European desires to redefine the Atlantic alliance pre-date the Iraq debate but have been exacerbated by it. Despite its opposition to American use of force, analysts note that:
The EU has begun work on the creation of a security and defence policy that will have a 60,000-member, rapid-reaction military force autonomous from NATO.
A German official recently put Washington on unofficial notice that as Europe becomes an "independent actor," it intends to forge its own security relationship with Russia. He warned that "development of the union's defence identity is an accelerating process that it would be a mistake to oppose."
In a meeting in Brussels last month, former French president Valery Giscard d'Estaing, now head of the convention on the EU's future, called for a common foreign policy that "unreservedly obligates" all members to act in solidarity.
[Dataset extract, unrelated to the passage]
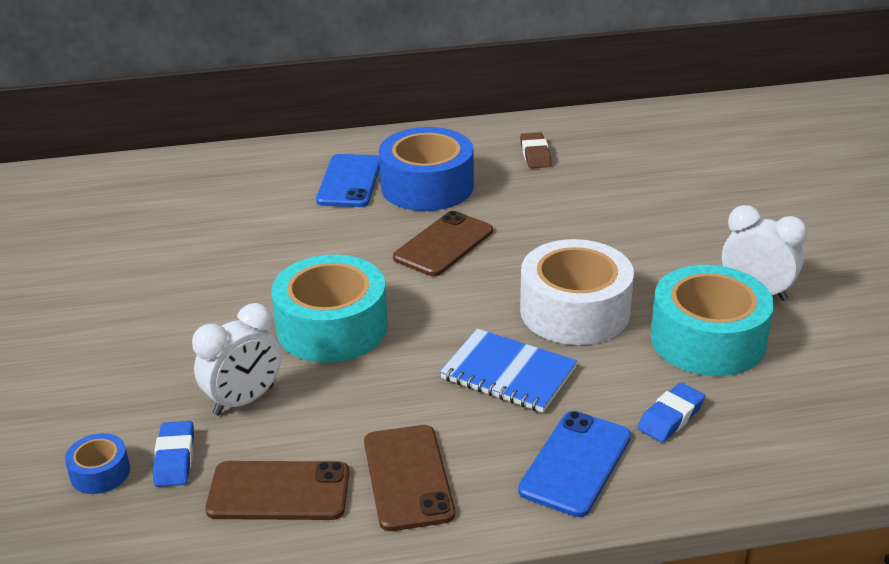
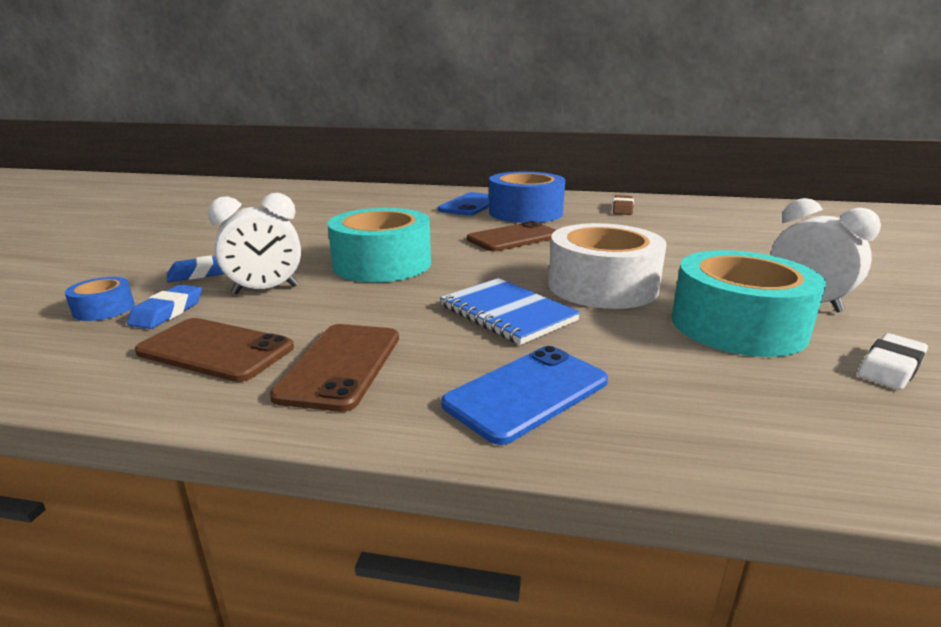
camera: 20 degrees right, 10 degrees down
blue eraser [637,383,705,442] -> blue eraser moved to [167,255,224,282]
none -> white eraser [858,333,928,390]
With Britain, Spain and Italy — and membership candidates such as Bulgaria and Slovakia — earning French wrath for backing the United States, de Villepin cautioned at the meeting, "Now more than ever, we have to reconfirm our common position."
They can try, says U of T's Bothwell, "but Europe doesn't yet have a coherent core. The different countries have divergent interests. Membership hasn't diminished individual sovereignty."
Analysts say there are no permanent alliances, only permanent interests and, with eastern European nations, survival dictates political expediency. Like everyone else in this dispute, they too, are rolling the dice by backing the U.S.
The smaller nations want Washington's economic support, says York University political scientist David Dewitt, "but in the long term, they have to get into bed with France and Germany, even though they know those countries are mercurial and will always act, as they are acting now, in their own interests."
They may, like Canada, have their fate almost solely determined by geography. If, that is, the current rupture between Europe and the United States leads to a permanent gulf.
Not everyone thinks that will happen. U of T historian Ronald Preussen, for one, discounts the prevailing notion that a profound shift is in play.
"Episodes and crises have existed all the way along between the U.S. and Europe," he says, citing the Suez crisis in the 1950s, president Charles de Gaulle pulling France out of NATO in the 1960s and West German chancellor Willy Brandt's Ostpolitik dealings with the Soviet Union in the 1970s — all of which infuriated the United States.
"This is a difficult moment between the two sides, but there have been many difficult moments," says Preussen. "They've worked themselves out."
In the long run, if not the short, the current crisis will also be resolved. The alliance between Europe and the United States is too important not to repair, say analysts, especially as the threat of terrorist attack hangs equally over both for the foreseeable future.
Eventually, Washington's aggressive, "with-us-or-against-us" foreign policy will be repudiated, they say, and the chasm will be narrowed.
"Not by the present U.S. administration, of course," says Halpern.
"But this administration isn't forever."